Work to complete
Copy out each line of the data that holds the string "left".

┌──

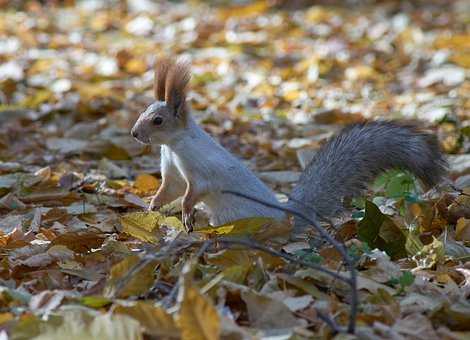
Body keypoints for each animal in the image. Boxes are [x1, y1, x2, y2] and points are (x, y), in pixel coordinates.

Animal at [130, 57, 446, 234]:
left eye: (158, 120)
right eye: (144, 110)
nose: (134, 133)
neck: (174, 145)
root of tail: (285, 220)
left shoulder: (202, 169)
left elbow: (195, 191)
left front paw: (185, 210)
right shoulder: (172, 169)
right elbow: (170, 188)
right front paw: (152, 206)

└──

Solution for this problem
left eye: (158, 120)
left shoulder: (202, 169)
left elbow: (195, 191)
left front paw: (185, 210)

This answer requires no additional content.